Recorded information Block Start

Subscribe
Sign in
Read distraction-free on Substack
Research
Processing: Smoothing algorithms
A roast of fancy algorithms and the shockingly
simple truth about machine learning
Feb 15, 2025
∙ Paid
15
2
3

Recorded information Block End
Recorded information Block Start

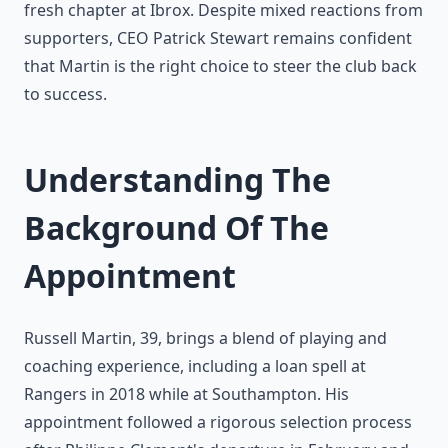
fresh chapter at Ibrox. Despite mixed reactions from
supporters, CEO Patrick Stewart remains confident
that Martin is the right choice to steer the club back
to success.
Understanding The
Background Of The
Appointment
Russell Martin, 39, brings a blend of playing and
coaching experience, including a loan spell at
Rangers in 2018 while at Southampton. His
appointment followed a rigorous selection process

Recorded information Block End
Recorded information Block Start

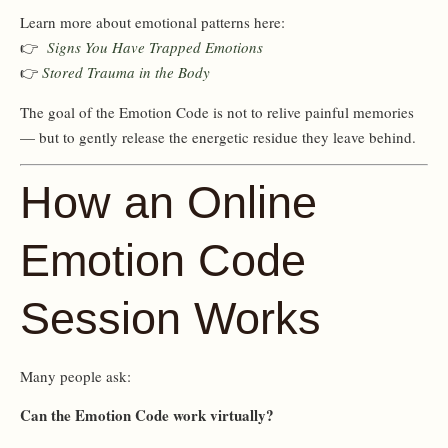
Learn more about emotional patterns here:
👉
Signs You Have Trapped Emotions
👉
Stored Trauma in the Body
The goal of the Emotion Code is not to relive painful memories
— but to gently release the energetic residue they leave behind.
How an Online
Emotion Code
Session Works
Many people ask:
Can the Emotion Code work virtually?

Recorded information Block End

Count the lines in the entries where the string "algorithms" appears, and report only the number.

§ Solution to the exercise
2